Second, plaintiff's attempt to overcome the "at will" doctrine by asserting that statements by DRG employees and the DRG personnel manual that he obtained after accepting employment created a contractual obligation of permanent employment fails as a matter of law. The claim that an "at will" contract can mature through expectancy to a "for cause" contract is fallacious. See e.g., Fleming v. AT & T Information Services, Inc., 279 U.S. App. D.C. 15, 878 F.2d 1472, 1474 (D.C.Cir. 1989), Smith v. Chamber of Commerce of United States, 645 F. Supp. 604, 611 (D.D.C. 1986). As the Court of Appeals recently stated, "evidence of [plaintiff's] subjective belief in the permanence of his employment does not create a material issue as to whether he and [his employer] together agreed to lifetime employment." Minihan, supra at 728. In this jurisdiction, "more than conclusive allegations in the pleadings or [plaintiff's] belief in the permanence of employment are necessary to raise a material issue of genuine fact precluding the grant of summary judgment." Sullivan, supra at 859.

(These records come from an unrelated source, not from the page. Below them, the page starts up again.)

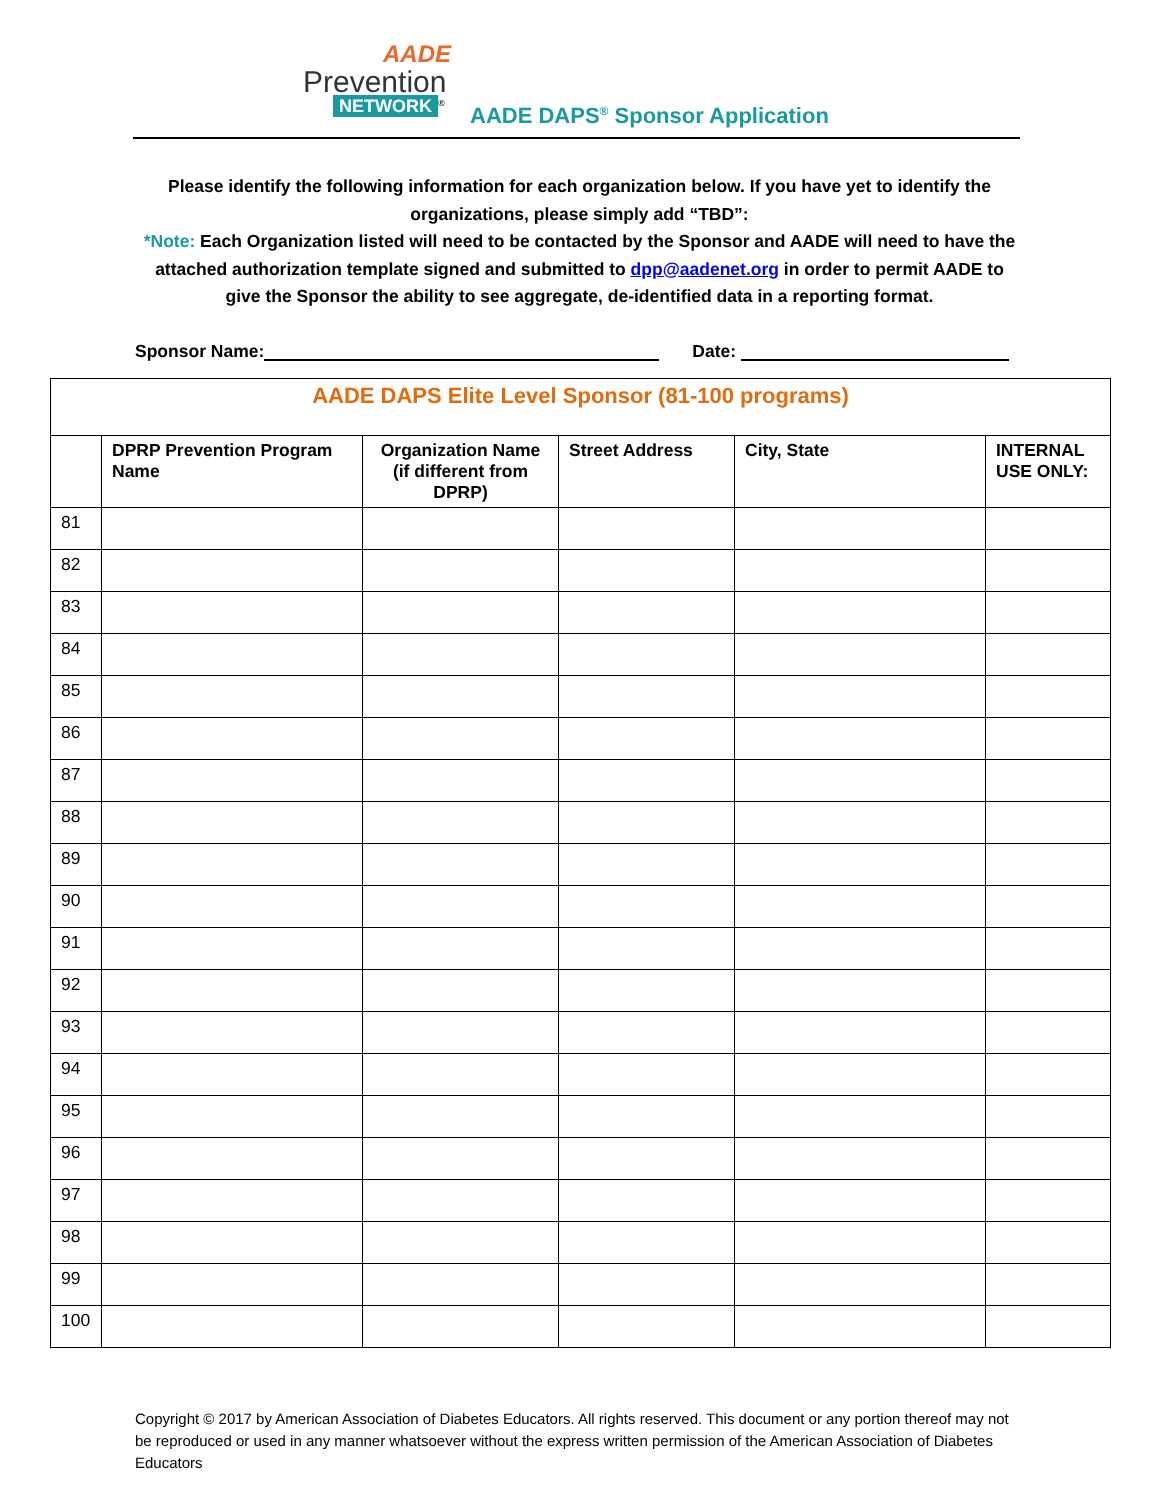AADE
Prevention
NETWORK<sup>®</sup>
AADE DAPS<sup>®</sup> Sponsor Application
Please identify the following information for each organization below. If you have yet to identify the organizations, please simply add “TBD”:
*Note: Each Organization listed will need to be contacted by the Sponsor and AADE will need to have the attached authorization template signed and submitted to dpp@aadenet.org in order to permit AADE to give the Sponsor the ability to see aggregate, de-identified data in a reporting format.
Sponsor Name: Date:
| AADE DAPS Elite Level Sponsor (81-100 programs) | | | | | |
| | DPRP Prevention Program Name | Organization Name (if different from DPRP) | Street Address | City, State | INTERNAL USE ONLY: |
| 81 | | | | | |
| 82 | | | | | |
| 83 | | | | | |
| 84 | | | | | |
| 85 | | | | | |
| 86 | | | | | |
| 87 | | | | | |
| 88 | | | | | |
| 89 | | | | | |
| 90 | | | | | |
| 91 | | | | | |
| 92 | | | | | |
| 93 | | | | | |
| 94 | | | | | |
| 95 | | | | | |
| 96 | | | | | |
| 97 | | | | | |
| 98 | | | | | |
| 99 | | | | | |
| 100 | | | | | |
Copyright © 2017 by American Association of Diabetes Educators. All rights reserved. This document or any portion thereof may not be reproduced or used in any manner whatsoever without the express written permission of the American Association of Diabetes Educators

Therefore, the Court finds that plaintiff was an "at will" employee and has thus failed to offer proof of an essential element of his breach of contract claim. Moreover, plaintiff has also failed to establish an essential element of his wrongful termination claim. This jurisdiction does not recognize a tort of wrongful discharge for "at will" employees. See Ivy v. Army Times Publishing Co., No. 8018-77, petition for reh'g en banc denied, 428 A.2d 831 (D.C. 1981) (en banc). Moreover, D.C. law does not recognize a public policy exception to the at will termination doctrine. Hall v. Ford, 272 U.S. App. D.C. 301, 856 F.2d 255, 267 (D.C.Cir. 1988). As discussed above, plaintiff has failed to establish that he was anything other than an "at will" employee. Thus, defendant is entitled to judgment as a matter of law on the wrongful discharge claim.
The instant case is properly disposed of by summary judgment because "a complete failure of proof concerning an essential element of the nonmoving party's case necessarily renders all other facts immaterial." Celotex Corp. v. Catrett, 477 U.S. 317, 322-323, 106 S. Ct. 2548, 91 L. Ed. 2d 265 (1986). For the reasons set forth above, defendant is entitled to judgment as a matter of law. Accordingly, the Court grants defendant's motion for summary judgment in its entirety.
A separate order shall accompany this opinion.
DATE: December 13, 1989
ORDER - December 13, 1989, Filed
Upon consideration of Defendant's Motion for Summary Judgment, the opposition thereto, the arguments of counsel, and in accordance with the Court's opinion of this date it is hereby
ORDERED that Defendant's Motion for Summary Judgment be and hereby is granted; and
FURTHER ORDERED that judgment be and hereby is granted for defendant on all counts.